The awareness about anti-tobacco, anti-smoking, it’s all happening only now. It was not there then. The anti-tobacco movement started, I think, in the 1980s – in everything related to tobacco: smoking, chewing tobacco, having tobacco in paan. It wasn’t perceived as that dangerous then.
After the stroke, were you advised to give up smoking?
After stroke? Yeah. There was a total ban on everything.
But were you able to do it?
Yes. But certain things... earlier I used to have whisky and wine; that is allowed even today. But nowadays, for more than 3 years now, I don’t drink.
Did you have hypertension before?
Did you check?
Yes, checked everything.
Had you checked for that before the stroke?
No, I think it was checked only after stroke. I had my first injection only after stroke. Otherwise I never had any health issues.
You’ve always felt healthy?
Did you use to go for walking or any exercise?
Are you able to even now? Do you?
I don’t walk.
You don’t? You can, can you? You can, but you don’t try? You don’t want to? I’m asking you a very direct question....No. I don’t walk much. The maximum I walk is till the gate of my house, get into the car, and then get driven out of this place by my driver. I walk only that much. Even that I try to avoid.

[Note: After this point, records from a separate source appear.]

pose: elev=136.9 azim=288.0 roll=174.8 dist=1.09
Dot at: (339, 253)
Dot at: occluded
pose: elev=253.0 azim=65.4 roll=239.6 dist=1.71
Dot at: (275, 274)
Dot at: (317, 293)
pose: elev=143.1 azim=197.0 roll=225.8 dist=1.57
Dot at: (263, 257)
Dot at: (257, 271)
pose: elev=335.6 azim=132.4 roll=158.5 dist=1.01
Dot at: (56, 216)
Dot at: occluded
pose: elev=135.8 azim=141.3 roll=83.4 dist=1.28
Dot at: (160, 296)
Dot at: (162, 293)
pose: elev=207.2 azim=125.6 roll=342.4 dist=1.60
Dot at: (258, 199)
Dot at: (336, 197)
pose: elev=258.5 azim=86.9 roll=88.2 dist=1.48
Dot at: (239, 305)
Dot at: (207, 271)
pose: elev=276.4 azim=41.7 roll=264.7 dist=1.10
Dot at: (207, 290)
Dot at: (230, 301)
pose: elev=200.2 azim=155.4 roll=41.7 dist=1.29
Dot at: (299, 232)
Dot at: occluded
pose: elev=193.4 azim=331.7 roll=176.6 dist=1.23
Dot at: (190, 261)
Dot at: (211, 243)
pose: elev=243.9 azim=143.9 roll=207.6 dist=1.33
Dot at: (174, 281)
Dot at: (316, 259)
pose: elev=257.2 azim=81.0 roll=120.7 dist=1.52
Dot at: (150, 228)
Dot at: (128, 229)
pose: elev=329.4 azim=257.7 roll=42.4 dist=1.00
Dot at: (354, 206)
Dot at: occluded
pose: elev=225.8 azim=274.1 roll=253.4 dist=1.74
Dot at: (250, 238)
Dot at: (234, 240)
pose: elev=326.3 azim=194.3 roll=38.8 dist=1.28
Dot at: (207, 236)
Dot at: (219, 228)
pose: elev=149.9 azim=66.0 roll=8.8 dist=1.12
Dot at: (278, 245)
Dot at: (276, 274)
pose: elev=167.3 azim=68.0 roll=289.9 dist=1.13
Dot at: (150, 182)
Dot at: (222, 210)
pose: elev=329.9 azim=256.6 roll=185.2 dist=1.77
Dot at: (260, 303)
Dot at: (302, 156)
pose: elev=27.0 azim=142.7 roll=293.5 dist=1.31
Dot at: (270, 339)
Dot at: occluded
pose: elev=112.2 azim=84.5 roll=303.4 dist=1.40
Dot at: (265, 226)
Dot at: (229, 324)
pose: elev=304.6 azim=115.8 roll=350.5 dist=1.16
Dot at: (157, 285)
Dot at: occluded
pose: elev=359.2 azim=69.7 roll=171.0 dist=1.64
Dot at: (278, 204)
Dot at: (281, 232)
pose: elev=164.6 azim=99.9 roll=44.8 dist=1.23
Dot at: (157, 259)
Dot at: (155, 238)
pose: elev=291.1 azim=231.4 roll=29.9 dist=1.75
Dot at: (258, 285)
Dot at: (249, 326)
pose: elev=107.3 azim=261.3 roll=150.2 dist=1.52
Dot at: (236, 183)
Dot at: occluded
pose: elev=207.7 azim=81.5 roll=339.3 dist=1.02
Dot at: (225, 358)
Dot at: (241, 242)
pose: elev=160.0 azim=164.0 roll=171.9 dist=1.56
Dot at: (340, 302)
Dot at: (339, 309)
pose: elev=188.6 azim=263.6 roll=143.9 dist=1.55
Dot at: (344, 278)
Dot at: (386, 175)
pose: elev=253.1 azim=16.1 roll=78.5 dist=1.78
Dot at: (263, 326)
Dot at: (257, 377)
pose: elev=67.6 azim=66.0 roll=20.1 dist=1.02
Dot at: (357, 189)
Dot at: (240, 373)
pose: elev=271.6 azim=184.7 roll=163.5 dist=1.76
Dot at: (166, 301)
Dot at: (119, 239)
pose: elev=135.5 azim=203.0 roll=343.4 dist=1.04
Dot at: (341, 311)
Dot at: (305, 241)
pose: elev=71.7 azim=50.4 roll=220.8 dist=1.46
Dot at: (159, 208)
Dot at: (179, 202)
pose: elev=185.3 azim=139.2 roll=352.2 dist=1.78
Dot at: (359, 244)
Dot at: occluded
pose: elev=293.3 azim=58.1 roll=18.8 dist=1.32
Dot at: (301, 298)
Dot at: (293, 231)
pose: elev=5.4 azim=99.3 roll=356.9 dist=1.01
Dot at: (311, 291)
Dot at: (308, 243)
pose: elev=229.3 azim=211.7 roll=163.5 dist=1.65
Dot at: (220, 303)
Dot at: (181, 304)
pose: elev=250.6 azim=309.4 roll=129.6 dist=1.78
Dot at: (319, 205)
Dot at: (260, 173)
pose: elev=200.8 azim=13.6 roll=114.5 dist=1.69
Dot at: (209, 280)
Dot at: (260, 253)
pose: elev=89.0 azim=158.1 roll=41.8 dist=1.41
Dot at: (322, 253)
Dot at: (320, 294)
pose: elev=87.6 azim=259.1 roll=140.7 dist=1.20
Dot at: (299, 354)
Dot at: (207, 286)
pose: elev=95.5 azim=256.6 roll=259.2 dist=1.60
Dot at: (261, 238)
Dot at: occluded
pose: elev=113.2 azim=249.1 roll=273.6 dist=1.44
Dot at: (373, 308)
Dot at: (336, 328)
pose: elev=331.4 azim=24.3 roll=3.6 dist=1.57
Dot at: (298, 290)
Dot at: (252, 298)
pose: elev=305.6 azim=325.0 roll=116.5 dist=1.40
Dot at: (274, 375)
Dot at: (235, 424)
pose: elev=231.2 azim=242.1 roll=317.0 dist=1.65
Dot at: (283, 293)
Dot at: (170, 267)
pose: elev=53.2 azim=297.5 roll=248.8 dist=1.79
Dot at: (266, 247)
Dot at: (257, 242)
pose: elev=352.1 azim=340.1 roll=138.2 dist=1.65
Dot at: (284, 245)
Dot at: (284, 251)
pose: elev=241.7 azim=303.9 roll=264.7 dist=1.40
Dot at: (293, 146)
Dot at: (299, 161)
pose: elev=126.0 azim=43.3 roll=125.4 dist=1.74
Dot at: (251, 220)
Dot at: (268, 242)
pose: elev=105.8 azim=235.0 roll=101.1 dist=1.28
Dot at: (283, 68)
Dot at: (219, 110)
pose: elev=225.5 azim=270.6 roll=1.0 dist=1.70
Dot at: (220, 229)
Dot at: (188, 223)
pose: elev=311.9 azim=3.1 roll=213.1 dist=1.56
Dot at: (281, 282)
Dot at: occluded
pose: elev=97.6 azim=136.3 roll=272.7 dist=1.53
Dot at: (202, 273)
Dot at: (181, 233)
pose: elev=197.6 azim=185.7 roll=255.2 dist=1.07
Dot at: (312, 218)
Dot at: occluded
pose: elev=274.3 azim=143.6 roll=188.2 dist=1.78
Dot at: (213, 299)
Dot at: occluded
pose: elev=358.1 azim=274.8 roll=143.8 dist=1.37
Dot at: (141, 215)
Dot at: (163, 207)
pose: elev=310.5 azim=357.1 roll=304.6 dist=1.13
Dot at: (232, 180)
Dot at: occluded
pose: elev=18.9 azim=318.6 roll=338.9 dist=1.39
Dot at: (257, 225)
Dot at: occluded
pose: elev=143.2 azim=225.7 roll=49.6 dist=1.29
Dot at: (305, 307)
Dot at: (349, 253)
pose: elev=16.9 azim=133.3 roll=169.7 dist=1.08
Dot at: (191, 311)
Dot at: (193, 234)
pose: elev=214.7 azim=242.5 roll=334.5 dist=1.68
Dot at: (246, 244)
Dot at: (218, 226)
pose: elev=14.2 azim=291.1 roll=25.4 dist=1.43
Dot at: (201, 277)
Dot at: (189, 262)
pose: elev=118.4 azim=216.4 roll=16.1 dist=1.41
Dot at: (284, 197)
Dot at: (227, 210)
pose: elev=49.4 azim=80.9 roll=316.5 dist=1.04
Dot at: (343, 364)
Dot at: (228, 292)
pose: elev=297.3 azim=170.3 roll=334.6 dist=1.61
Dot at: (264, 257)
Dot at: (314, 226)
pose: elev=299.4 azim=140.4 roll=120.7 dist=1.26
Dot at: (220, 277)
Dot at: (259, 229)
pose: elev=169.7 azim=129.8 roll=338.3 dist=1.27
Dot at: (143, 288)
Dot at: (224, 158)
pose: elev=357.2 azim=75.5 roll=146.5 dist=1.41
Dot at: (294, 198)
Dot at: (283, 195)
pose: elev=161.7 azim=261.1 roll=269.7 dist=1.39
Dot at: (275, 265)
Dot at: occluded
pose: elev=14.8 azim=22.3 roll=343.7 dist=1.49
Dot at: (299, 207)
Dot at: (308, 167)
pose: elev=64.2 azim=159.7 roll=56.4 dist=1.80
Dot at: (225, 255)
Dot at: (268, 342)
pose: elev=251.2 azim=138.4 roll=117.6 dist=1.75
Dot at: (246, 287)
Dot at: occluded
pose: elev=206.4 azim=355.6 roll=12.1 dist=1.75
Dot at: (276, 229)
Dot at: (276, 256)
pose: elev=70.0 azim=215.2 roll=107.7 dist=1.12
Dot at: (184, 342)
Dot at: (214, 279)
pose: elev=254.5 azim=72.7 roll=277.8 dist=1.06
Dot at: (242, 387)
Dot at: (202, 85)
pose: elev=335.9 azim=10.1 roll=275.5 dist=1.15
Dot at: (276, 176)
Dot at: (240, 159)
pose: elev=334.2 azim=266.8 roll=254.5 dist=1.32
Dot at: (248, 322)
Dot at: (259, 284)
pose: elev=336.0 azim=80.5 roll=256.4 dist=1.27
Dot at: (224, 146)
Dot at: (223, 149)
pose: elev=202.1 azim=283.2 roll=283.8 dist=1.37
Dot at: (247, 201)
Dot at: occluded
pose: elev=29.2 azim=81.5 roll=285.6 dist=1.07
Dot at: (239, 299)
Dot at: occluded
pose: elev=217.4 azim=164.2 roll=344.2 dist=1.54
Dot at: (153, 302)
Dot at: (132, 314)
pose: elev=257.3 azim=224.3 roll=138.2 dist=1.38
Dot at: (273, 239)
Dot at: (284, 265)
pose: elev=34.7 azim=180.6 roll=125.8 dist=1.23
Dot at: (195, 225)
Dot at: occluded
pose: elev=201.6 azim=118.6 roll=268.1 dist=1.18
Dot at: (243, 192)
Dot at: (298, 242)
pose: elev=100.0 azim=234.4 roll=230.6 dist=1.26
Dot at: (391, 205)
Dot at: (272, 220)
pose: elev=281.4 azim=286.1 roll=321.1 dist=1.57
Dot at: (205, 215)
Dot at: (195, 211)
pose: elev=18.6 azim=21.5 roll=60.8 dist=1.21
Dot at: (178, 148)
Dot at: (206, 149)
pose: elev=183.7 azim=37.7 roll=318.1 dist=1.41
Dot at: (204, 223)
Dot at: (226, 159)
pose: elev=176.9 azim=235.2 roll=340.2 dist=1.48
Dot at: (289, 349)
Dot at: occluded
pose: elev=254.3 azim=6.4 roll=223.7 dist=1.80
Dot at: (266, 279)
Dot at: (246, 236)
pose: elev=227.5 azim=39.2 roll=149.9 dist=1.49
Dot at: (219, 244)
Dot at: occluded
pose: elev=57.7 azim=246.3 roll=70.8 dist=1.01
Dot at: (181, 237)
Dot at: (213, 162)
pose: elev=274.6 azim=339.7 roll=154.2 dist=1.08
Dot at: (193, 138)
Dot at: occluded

Do you do any exercise at home?
No. I used to.
You should. Why don’t you? You should!
Yeah. I don’t.
Do it, yaar.
In fact, besides this stroke I had this corn. It got septic. I had it operated thrice. With that, all my activities stopped. Otherwise I could walk. Because I was going to office.
Where was your office?
Worli. I was staying then at Film City, Goregaon. From there it used to take almost one hour for travelling to work.
Other than your wife, does anyone else live with you?
My son is in Dubai. My daughter, she’s in Delhi. So it's only me and my wife here.
Can you talk about your art?
So far nothing has stopped me in my art – I mean I don’t stick to one style. And why? Because every moment I am changing. I don’t believe having one style of art. I’m a changing person; so is my art. People have this same question – I tell them I don’t have a style. And I will not have any style.
For instance, see these 7 paintings on the wall of this room. They are my creations. But from one painting to the next painting, there is no link, there is no connection. Even when I was working in advertising I was known for this different kind of thinking: every day, a new idea, a new concept.
Do you listen to music?
What kind of music?
Only classical. Hindustani or any form of classical music.
Who do you listen to the most?
Pandit Kumar Gandharv, Veena Sahasrabuddhe, Kishori Amonkar – she’s the best – and Lata Mangeshkar. And I still love the music of Kitaro, a musician who plays the piano and saxophone. He’s really good. Then there’s L. Subramanian. I love his playing of violin.